> _Required action_:
A word-for-word copy of the following listing is needed. Leave out its images.

> _Collected material_:
<<<<

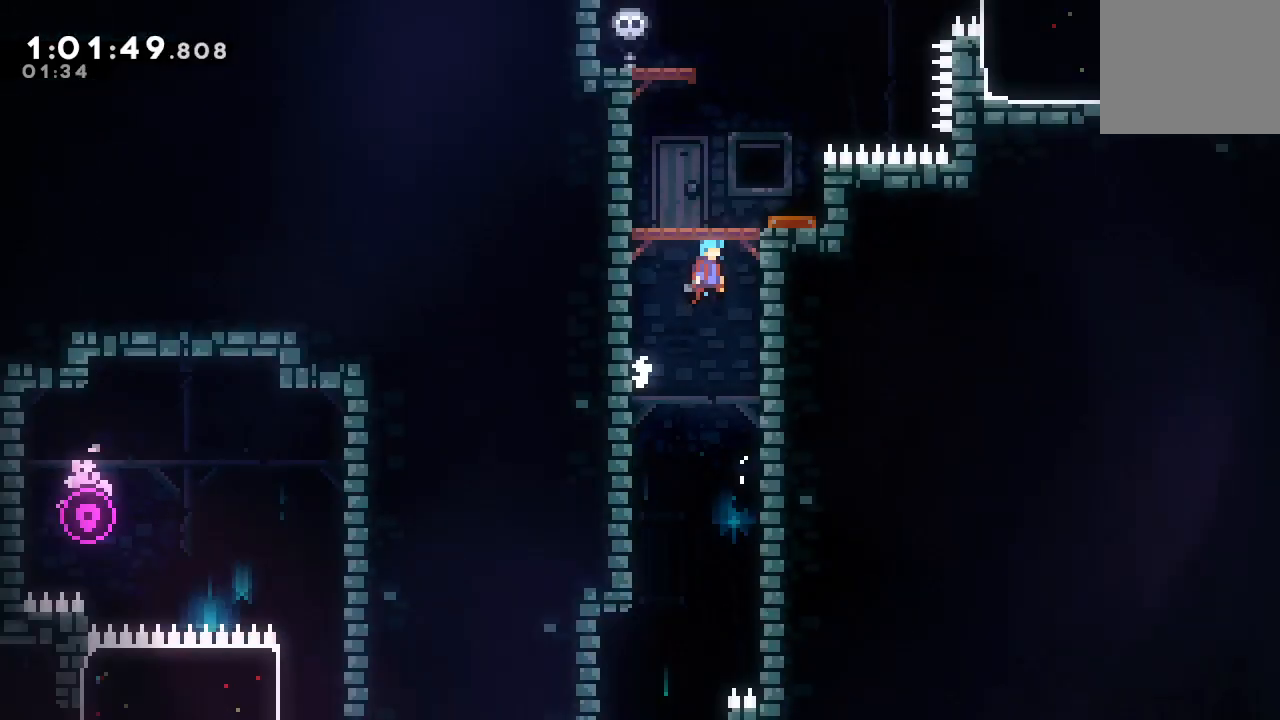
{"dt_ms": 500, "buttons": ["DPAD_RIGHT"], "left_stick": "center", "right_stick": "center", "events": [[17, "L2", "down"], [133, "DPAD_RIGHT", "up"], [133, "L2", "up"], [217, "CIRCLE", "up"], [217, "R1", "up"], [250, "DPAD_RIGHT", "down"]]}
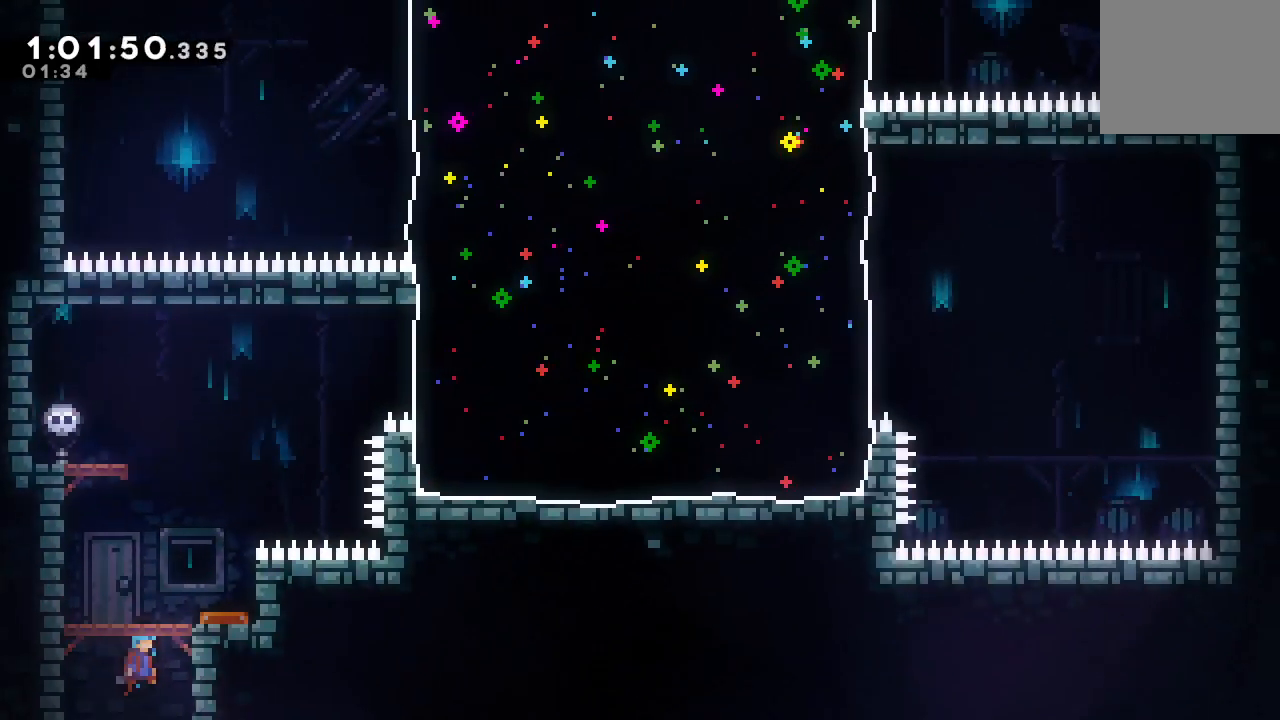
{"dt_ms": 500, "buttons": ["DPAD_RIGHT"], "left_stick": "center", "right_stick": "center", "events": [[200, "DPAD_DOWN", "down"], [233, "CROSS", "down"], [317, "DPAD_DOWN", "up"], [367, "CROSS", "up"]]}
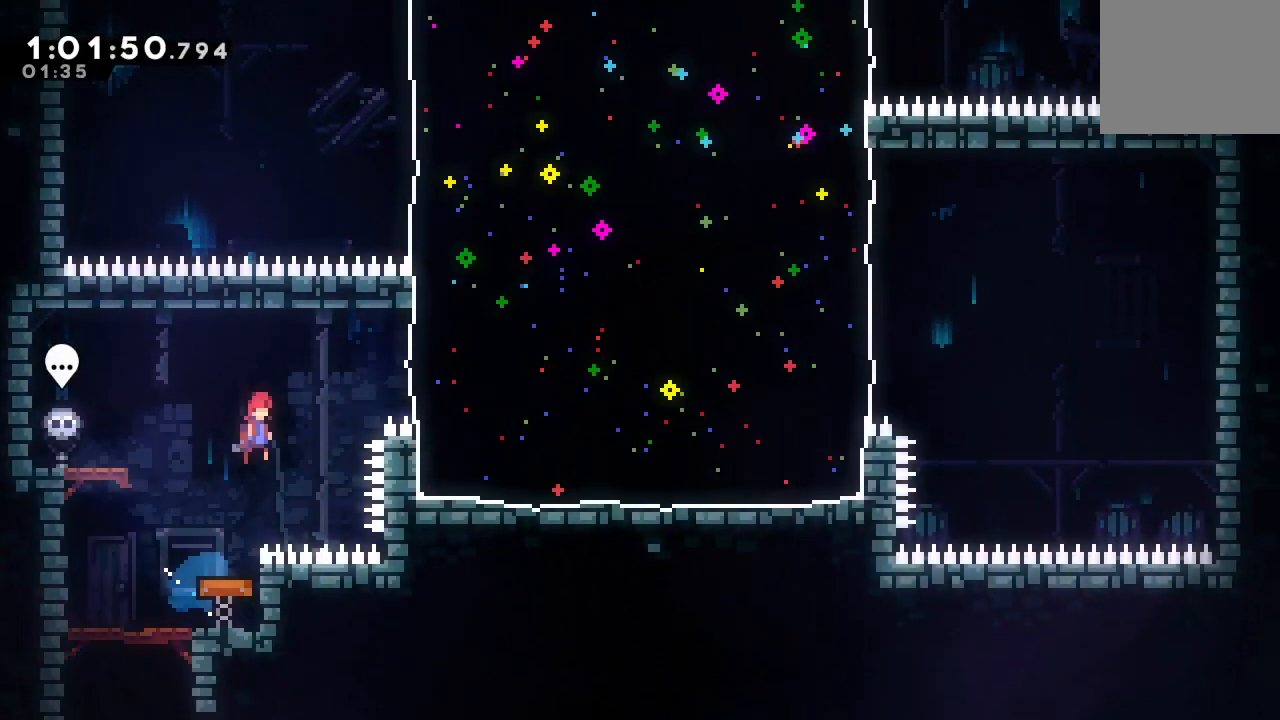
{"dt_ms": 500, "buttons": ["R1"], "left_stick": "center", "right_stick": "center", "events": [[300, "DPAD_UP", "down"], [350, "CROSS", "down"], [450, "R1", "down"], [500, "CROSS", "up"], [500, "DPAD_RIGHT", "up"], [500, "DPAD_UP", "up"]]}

>>>>

> _Written answer_:
{"dt_ms": 500, "buttons": ["DPAD_RIGHT"], "left_stick": "center", "right_stick": "center", "events": [[17, "L2", "down"], [133, "DPAD_RIGHT", "up"], [133, "L2", "up"], [217, "CIRCLE", "up"], [217, "R1", "up"], [250, "DPAD_RIGHT", "down"]]}
{"dt_ms": 500, "buttons": ["DPAD_RIGHT"], "left_stick": "center", "right_stick": "center", "events": [[200, "DPAD_DOWN", "down"], [233, "CROSS", "down"], [317, "DPAD_DOWN", "up"], [367, "CROSS", "up"]]}
{"dt_ms": 500, "buttons": ["R1"], "left_stick": "center", "right_stick": "center", "events": [[300, "DPAD_UP", "down"], [350, "CROSS", "down"], [450, "R1", "down"], [500, "CROSS", "up"], [500, "DPAD_RIGHT", "up"], [500, "DPAD_UP", "up"]]}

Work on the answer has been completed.